Nous sommes considérés comme des incapables…
Un professeur de médecine est-il nommé comme tel sur ses capacités pédagogiques ? De mon temps, certains autodidactes qui en avaient le cœur réussissaient leur mission ; c’est d’ailleurs ces rares là que l’on montre à la télévision pour montrer l’excellence française. Mais un grand nombre… Les étudiants en médecine redoublent rarement, ça coûte trop cher. Autrefois, ils étaient formés par un vrai compagnonnage, maintenant, ils se forment surtout par auto-formation. J'avoue que j'ai eu un enseignement des plus minables, sauf de la part de quelques exceptions. Et par ouï-dire, je pense que c'est toujours le cas. Il faut beaucoup d'audace pour réussir, ne nous étonnons pas du nombre d'accidents.
Hier un de mes vieux cousins était étonné que son infirmière libérale ne faisait pas les prises de sang à domicile. Son médecin a dû lui donner un nom, sans explication déshonorante. Lors de mon hospitalisation il y a 4 ans, j'ai eu affaire à une élève infirmière qui refusait d'apprendre à faire des intraveineuses, car elle avait peur du sang ! On comprend pourquoi une loi stipule un agrément des infirmières auprès des laboratoires pour faire des prises de sang : on permet la formation d'un pourcentage d’incompétents pour ensuite pouvoir contrôler une profession.
Jeune interne dans un service flambant neuf de cardiologie avec soins intensifs, une infirmière vient me voir, car aucune arrivait à piquer un patient. J'appelle le chef de service qui me dit « J'ai jamais fait une piqûre de ma vie, c'est pas maintenant que je vais commencer » ; il fallait poser une sous-clavière, méthode de l'époque ; l'anesthésiste ne savait pas, j'étais seul, il a fallu apprendre tout seul avec un livre !
Étudiant, il était interdit à un externe de voir, encore moins de participer à un accouchement ; mais une fois installé, ça ne l'est plus. Vous vous souvenez sans doute de cette médecin femme de Strasbourg qui avait été appelé par le SAMU pour un accouchement à domicile… La mère, obèse, avait accouché dans la cuvette des WC dans un réduit étroit, le bébé ayant la tête la première au fond de la cuvette, la mère toujours assise sur ladite cuvette. Le SAMU a fait en sorte qu'une plainte soit portée pour non-assistance à personne en danger, cette femme médecin a eu une interdiction d'exercer pendant plusieurs mois jusqu'au non-lieu, le bébé était mort in utero, il n'y avait pas raison de le réanimer. Je suppose que sa carrière a été foutue.

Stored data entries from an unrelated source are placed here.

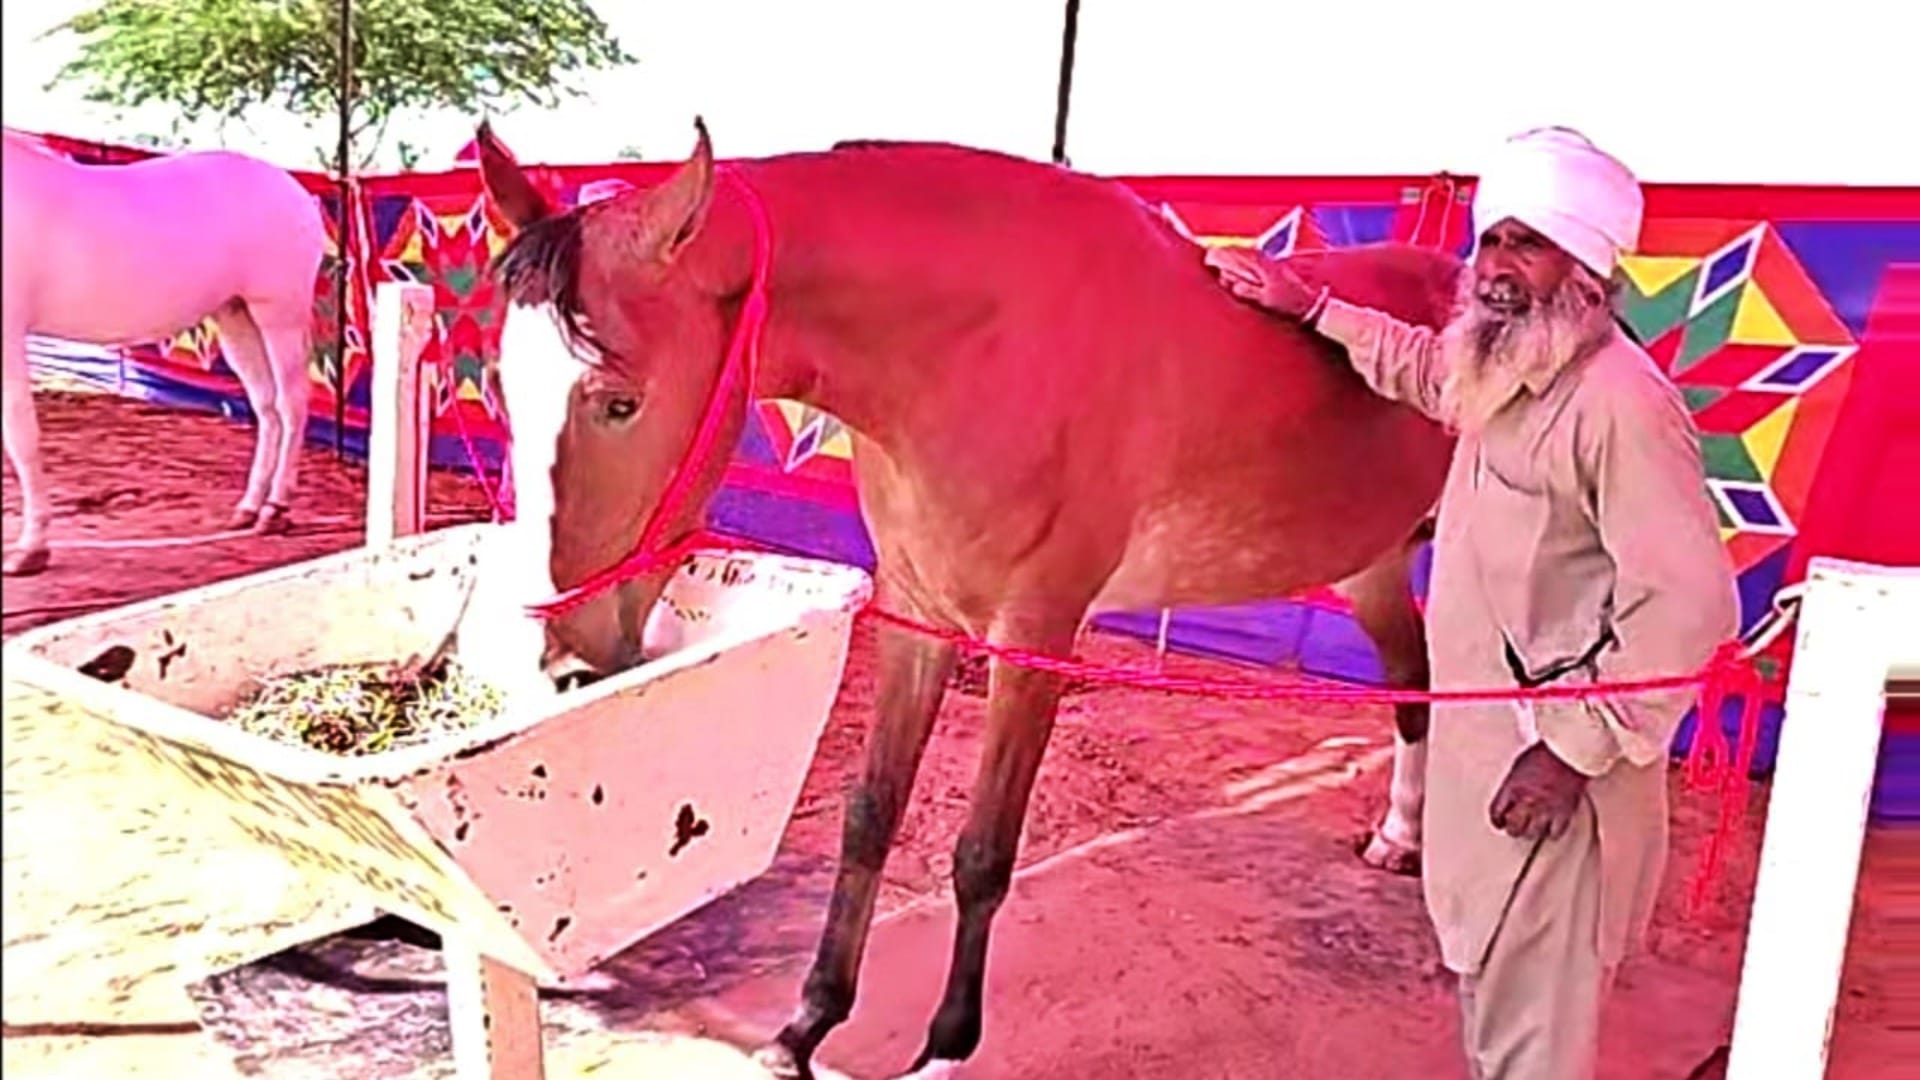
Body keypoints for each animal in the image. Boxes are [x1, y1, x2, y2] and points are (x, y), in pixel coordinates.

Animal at [1, 127, 327, 576]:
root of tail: (295, 190)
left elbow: (21, 437)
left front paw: (31, 550)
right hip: (236, 318)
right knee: (267, 407)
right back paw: (248, 508)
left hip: (279, 314)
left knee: (292, 404)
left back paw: (275, 509)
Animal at [473, 120, 1462, 1078]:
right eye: (503, 390)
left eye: (619, 402)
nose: (556, 658)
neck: (977, 346)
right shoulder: (918, 616)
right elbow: (870, 818)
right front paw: (806, 1024)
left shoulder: (1035, 637)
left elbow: (983, 851)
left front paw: (945, 1047)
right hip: (1373, 563)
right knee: (1413, 686)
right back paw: (1400, 835)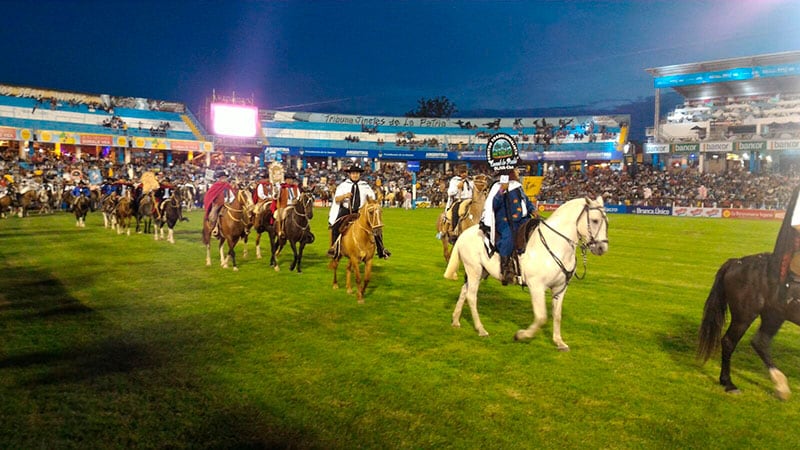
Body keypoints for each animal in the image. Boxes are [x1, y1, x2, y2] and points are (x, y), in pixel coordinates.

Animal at [444, 196, 608, 348]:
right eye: (594, 220)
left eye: (606, 222)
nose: (602, 248)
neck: (555, 245)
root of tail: (463, 234)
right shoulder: (537, 287)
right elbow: (541, 317)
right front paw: (522, 335)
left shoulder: (560, 289)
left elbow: (557, 315)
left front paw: (559, 341)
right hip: (474, 270)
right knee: (471, 297)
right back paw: (481, 329)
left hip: (481, 272)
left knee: (464, 291)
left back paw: (455, 320)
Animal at [696, 253, 796, 400]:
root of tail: (736, 262)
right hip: (745, 316)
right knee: (729, 342)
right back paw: (729, 383)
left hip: (774, 314)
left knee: (760, 342)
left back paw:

« Le Généraliste » a interviewé en son temps le médecin du Grand-Bourg (Creuse) qui voulait trouver un remplaçant avant de pouvoir partir en retraite. De mémoire, je me souviens que de nombreux postulants venaient, mais faisaient vite demi-tour ; à la question « le SAMU arrive en combien de temps ? » A la réponse de 20 à 30 minutes, la décision était pliée. De mon temps, on avait à disposition des médicaments injectables en IV, ce n'est plus le cas, c'est trop dangereux ; maintenant, on dispose seulement des mêmes outils que les secouristes. Je me souviens encore de ma colique néphrétique… Le temps d'aller à l'hôpital et de respecter les protocoles, en passant successivement par tous les stades des antalgiques, il a fallu souffrir environ 4 heures, miracle de la médecine de pointe.
Cela me fait penser à un dessin humoristique, un accident, un blessé sur le bord de la route, deux médecins incognito qui discutent ; le premier propose de poser une simple perfusion de glucosé. « Mais t'es fou ! Tu veux un procès ? ».
La médecine générale, ce n'est pas uniquement la bobologie, la surveillance paperassière par protocoles des grands problèmes de santé publique actuels ; c'est plein d’imprévus qui nécessitent, à défaut d'apprentissage au cas par cas, de l'apprentissage de compétences efficaces qui semblent loin des préoccupations des politiques.
Car les cas qui sortent de la routine, sont légion et il n'est pas possible de tous les apprendre pour fonctionner comme un robot. Et face à un cas inhabituel, on est bien seul, avec plein de gens incompétents et bien intentionnés qui vous surveillent ; la malchance, ça risque d'arriver à tout le monde, y compris aux plus compétents, le procès n'est pas loin. Ne nous étonnons pas qu'il vaille mieux se réfugier dans une grande ville, voire dans une administration bien au chaud.